The genome browser group at the University of California, Santa Cruz has added epigenomics data from the European BLUEPRINT epigenome project to the UCSC browser via its public hubs function.
The dataset currently contains 8 DNase-seq, 48 DNA methylation, 170 Histone modification, and 24 RNA-seq tracks, focused on displaying variation in human monocyte and neutrophil cells from 7 adult blood and 4 cord blood samples.
RefSeq 60 is now available from the National Center for Biotechnology Information via FTP.
This release incorporates genomic, transcript, and protein data available as of July. 19 and includes 40,913,699 records; 32,504,738 proteins; 4,243,209 RNAs; and sequences from 28,560 different organisms.

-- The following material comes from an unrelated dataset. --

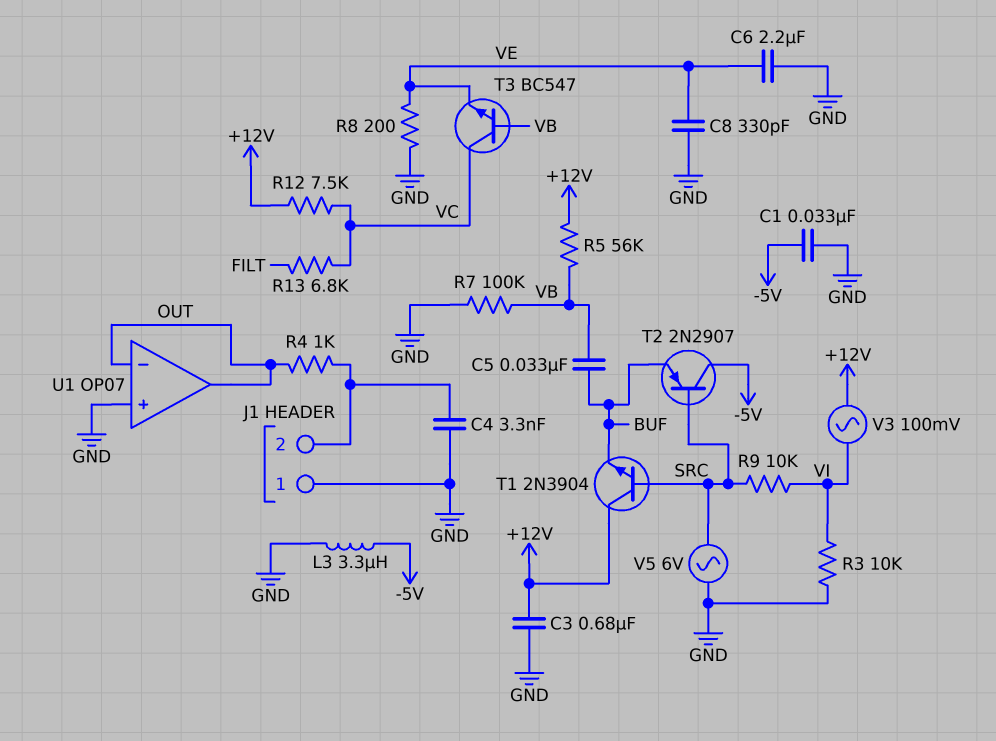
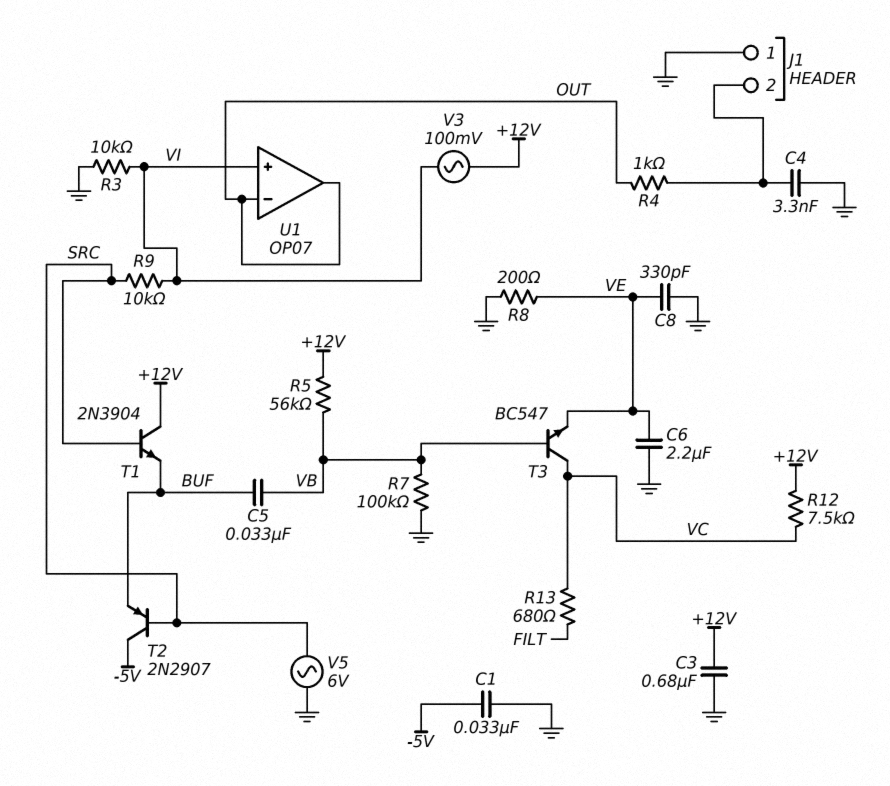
L3: 3.3uH (-5V, GND) -> none
R13: 6.8k (FILT, VC) -> 680 (FILT, VC)
U1 pin in+: GND -> VI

This week, Appistry has launched the Cancer Genome Analysis Suite, an integrated set of tools for analyzing next-generation sequence data from cancer genomes.
According to the company, the suite provides the high sensitivity required for identifying low-frequency point mutations and discrepancies in DNA sequences that mark tumor development and evolution. It includes the Broad's Genome Analysis Toolkit and MuTect, also developed by the Broad, which lets users identify somatic point mutations. It also includes tools for identifying somatic indels, an Appistry-built test dataset, results summary, and a Perl script that runs all of the tools in the suite across the test dataset or a customer's own data.